** Exercise instructions **
List every line in this data where the string "Create" occurs.

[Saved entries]

* * * *

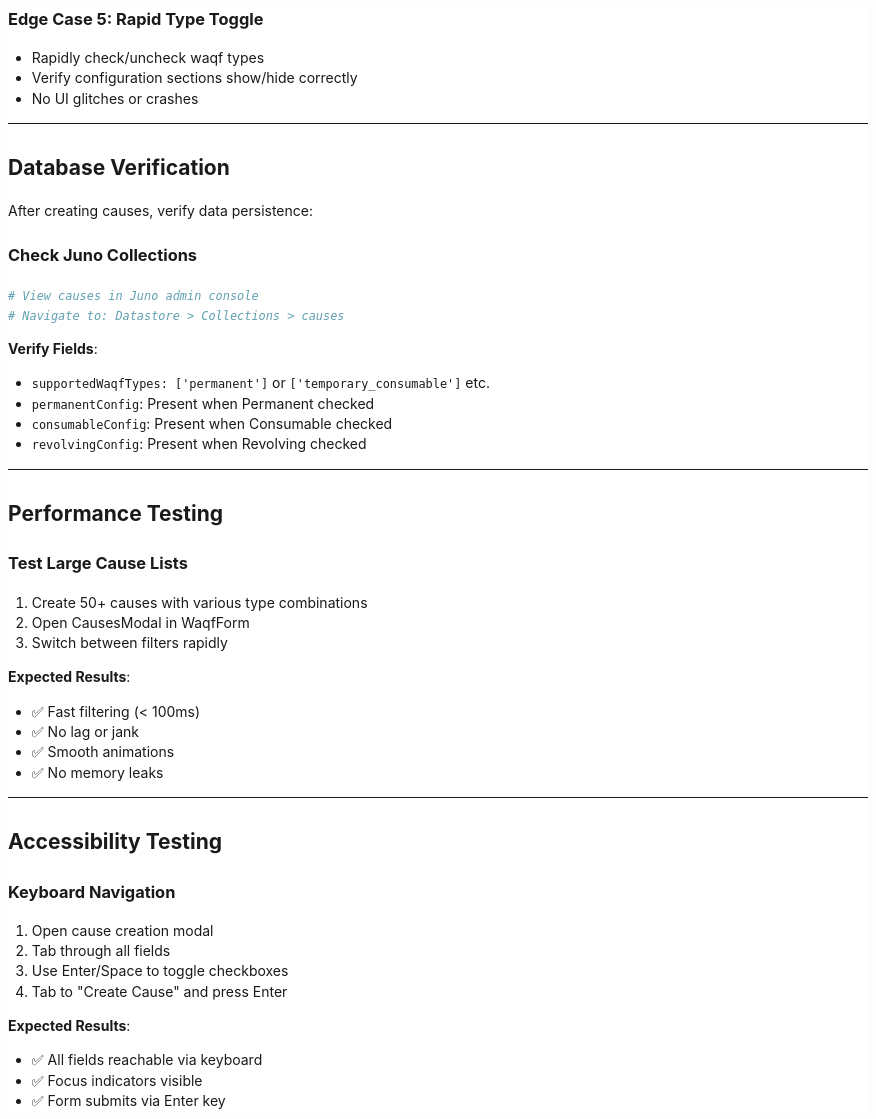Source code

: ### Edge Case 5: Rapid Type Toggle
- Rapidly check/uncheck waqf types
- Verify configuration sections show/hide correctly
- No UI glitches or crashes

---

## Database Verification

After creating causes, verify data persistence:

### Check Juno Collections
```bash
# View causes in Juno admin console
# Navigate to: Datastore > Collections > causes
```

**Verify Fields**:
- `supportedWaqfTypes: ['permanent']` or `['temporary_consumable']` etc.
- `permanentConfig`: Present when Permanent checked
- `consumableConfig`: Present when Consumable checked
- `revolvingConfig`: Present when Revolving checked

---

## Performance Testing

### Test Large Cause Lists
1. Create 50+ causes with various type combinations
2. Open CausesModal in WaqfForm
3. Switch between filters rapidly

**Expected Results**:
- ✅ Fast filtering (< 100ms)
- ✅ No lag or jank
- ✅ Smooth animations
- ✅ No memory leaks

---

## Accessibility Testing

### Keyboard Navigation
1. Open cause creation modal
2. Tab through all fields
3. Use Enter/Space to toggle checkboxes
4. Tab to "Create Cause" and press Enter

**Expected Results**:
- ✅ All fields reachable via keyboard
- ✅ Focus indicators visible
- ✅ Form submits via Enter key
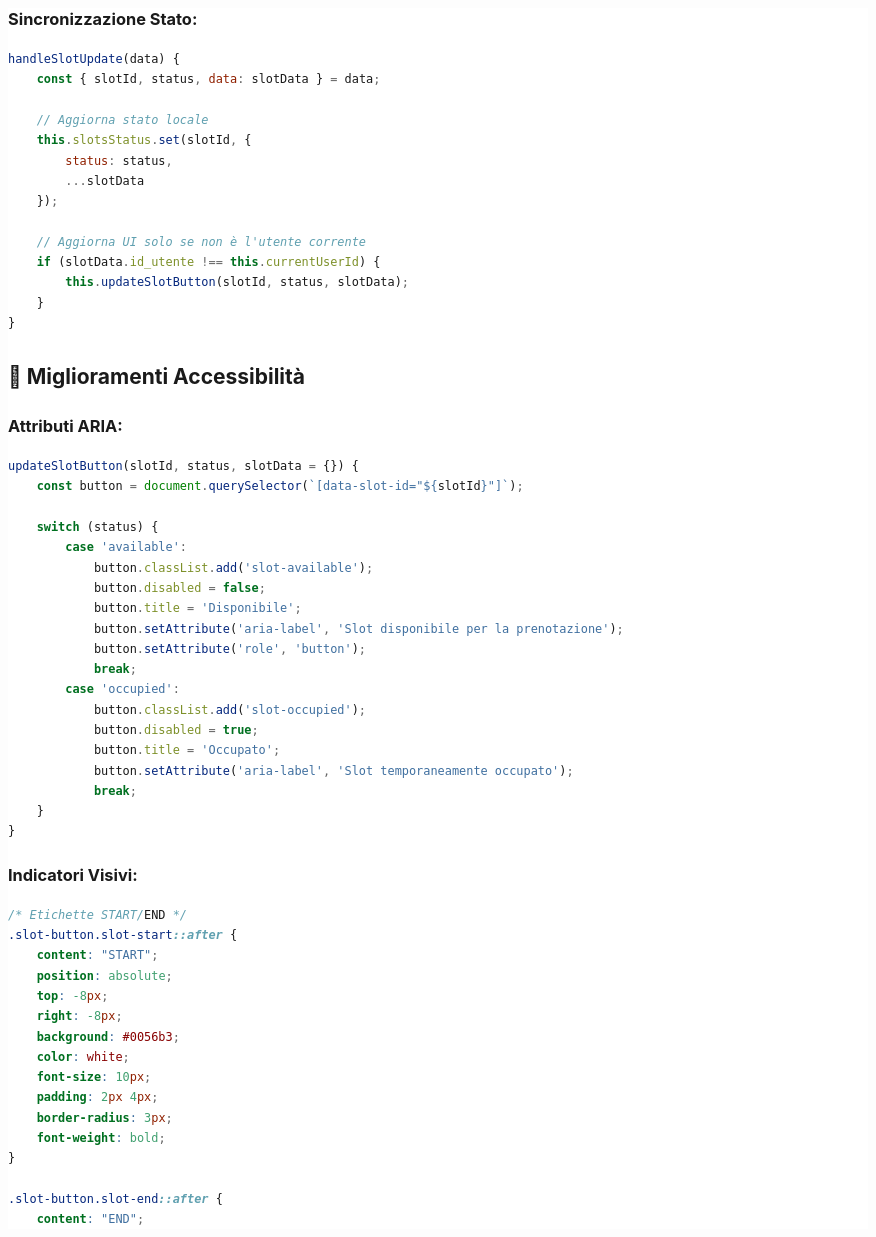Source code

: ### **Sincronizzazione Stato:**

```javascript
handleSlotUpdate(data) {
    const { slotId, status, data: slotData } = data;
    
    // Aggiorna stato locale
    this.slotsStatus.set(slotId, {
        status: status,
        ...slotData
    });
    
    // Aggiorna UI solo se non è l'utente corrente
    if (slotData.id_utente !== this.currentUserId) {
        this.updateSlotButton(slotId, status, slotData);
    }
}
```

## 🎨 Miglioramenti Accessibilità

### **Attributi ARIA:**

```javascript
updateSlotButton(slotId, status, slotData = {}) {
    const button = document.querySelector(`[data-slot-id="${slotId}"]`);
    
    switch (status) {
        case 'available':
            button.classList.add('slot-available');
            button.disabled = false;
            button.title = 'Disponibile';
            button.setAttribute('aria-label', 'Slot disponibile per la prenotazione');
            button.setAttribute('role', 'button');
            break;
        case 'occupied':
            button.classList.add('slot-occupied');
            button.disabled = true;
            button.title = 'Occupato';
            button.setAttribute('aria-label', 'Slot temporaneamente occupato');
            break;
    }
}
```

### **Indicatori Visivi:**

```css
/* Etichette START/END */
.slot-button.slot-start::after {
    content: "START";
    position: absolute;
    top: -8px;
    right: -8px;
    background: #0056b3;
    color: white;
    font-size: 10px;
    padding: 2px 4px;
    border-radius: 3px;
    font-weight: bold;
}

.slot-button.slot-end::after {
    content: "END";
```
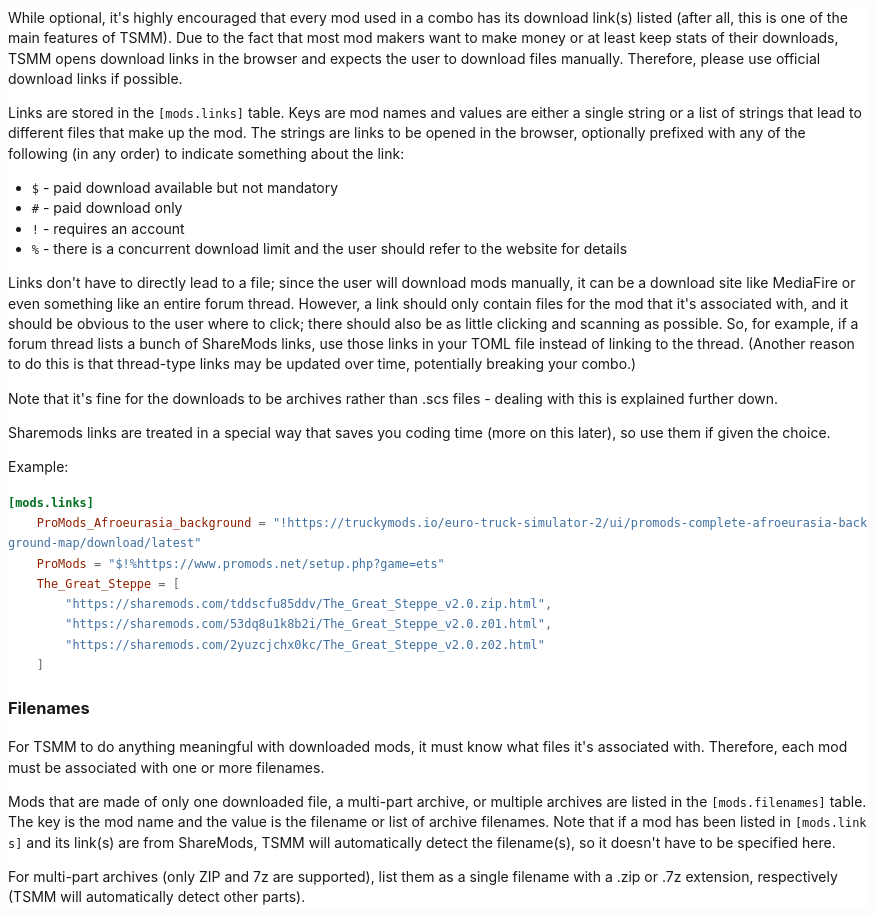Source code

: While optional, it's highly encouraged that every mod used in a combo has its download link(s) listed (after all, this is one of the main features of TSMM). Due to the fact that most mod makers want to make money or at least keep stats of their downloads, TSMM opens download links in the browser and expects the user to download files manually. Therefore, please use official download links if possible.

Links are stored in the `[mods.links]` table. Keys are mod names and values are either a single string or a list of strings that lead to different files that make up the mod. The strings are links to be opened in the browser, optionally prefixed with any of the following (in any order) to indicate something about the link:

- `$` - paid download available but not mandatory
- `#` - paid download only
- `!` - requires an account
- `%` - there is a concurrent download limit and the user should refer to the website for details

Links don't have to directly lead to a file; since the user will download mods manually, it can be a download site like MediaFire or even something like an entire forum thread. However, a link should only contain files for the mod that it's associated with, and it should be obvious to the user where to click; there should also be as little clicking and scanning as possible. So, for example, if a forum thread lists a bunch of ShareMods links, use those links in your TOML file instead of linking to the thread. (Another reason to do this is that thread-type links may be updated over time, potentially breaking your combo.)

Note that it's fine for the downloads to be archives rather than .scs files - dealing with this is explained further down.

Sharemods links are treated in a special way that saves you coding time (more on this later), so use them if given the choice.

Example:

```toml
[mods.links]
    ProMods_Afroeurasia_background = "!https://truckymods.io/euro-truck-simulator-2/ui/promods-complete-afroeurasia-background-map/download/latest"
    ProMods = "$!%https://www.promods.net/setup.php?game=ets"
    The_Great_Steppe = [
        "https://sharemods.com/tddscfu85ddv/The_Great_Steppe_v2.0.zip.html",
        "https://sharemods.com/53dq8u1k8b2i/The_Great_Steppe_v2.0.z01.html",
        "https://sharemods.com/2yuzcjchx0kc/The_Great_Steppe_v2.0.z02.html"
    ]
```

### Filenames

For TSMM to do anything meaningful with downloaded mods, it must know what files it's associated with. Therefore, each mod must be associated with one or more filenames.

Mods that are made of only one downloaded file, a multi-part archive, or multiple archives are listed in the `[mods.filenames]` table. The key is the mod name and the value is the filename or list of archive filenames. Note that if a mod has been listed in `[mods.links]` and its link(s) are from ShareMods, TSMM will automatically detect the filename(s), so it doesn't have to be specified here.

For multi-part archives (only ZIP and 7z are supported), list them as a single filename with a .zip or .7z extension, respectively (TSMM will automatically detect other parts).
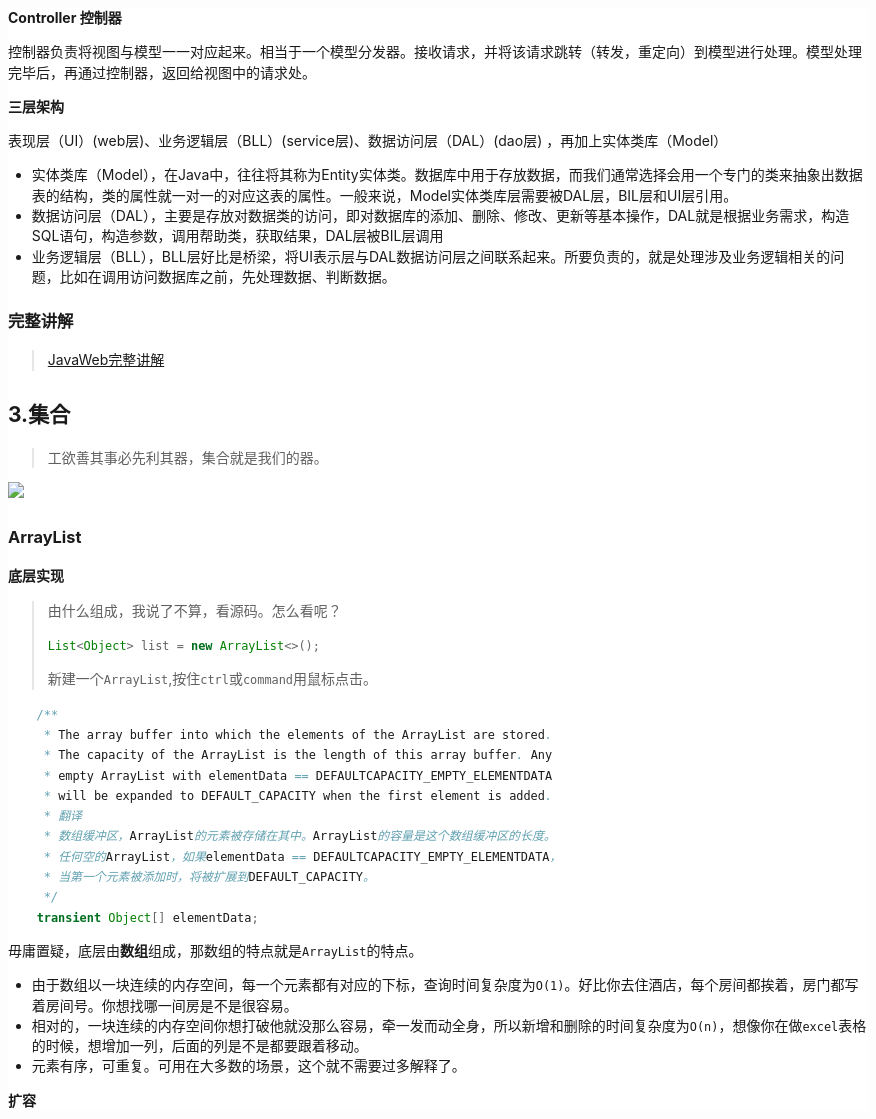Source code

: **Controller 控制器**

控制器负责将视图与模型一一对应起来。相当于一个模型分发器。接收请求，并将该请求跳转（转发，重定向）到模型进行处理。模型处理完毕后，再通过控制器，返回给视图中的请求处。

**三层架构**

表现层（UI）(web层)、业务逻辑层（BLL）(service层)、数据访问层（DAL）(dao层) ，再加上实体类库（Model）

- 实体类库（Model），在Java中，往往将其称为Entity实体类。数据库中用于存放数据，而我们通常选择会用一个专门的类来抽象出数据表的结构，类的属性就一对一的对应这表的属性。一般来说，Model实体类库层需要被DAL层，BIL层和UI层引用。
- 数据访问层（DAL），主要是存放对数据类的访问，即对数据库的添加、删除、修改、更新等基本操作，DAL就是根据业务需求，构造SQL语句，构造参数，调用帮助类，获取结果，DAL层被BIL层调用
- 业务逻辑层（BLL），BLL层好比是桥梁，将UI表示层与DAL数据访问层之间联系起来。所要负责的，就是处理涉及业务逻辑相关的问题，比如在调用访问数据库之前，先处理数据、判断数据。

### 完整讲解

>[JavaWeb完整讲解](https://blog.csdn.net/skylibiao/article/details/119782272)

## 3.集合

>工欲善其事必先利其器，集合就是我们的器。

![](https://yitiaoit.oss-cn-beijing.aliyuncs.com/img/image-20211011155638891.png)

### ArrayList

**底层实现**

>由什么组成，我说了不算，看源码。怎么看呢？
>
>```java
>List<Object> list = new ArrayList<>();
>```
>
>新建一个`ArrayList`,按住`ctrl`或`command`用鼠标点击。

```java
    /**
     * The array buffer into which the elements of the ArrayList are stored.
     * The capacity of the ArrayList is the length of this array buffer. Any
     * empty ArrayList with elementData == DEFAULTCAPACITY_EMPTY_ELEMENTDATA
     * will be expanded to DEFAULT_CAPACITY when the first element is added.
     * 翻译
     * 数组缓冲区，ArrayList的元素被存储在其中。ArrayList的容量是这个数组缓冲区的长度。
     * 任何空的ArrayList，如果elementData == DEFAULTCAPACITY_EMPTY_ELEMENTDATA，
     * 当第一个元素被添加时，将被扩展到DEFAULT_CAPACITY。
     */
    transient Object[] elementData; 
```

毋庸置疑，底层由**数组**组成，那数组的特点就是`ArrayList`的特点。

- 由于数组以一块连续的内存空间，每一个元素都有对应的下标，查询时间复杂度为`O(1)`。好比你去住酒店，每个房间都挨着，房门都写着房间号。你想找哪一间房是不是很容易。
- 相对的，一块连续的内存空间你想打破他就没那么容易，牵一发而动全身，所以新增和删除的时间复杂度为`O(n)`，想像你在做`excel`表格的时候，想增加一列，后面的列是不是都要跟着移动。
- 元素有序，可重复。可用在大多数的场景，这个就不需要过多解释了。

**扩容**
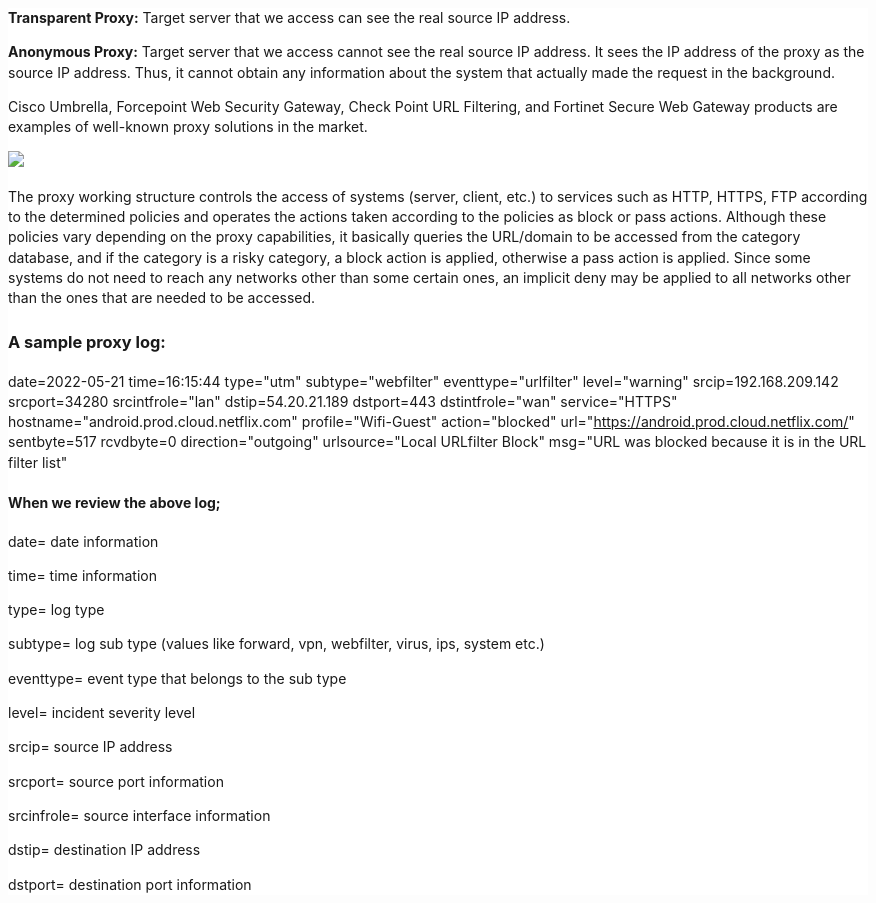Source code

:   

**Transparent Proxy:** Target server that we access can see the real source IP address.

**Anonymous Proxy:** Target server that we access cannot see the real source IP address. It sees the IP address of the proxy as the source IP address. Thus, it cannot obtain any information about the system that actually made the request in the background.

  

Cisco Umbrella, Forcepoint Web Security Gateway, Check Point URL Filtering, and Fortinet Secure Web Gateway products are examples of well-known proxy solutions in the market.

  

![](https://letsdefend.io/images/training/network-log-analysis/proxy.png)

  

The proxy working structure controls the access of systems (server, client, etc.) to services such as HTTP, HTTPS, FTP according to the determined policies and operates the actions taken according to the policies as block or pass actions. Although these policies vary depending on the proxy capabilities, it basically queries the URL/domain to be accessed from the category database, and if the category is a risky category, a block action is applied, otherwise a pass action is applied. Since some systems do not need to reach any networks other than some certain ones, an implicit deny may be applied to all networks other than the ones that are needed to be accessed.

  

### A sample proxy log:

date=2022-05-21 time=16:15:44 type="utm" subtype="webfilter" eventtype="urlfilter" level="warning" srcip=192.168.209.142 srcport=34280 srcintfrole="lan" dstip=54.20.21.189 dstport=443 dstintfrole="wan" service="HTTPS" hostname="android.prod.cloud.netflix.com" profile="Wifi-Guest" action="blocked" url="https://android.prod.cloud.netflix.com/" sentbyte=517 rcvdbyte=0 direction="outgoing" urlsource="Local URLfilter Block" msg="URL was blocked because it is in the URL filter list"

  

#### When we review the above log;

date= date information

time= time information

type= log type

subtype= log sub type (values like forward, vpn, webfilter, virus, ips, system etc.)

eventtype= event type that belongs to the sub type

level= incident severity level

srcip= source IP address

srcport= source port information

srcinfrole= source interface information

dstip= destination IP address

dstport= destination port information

* * * *

** Response to the exercise **
1. Create 50+ causes with various type combinations
4. Tab to "Create Cause" and press Enter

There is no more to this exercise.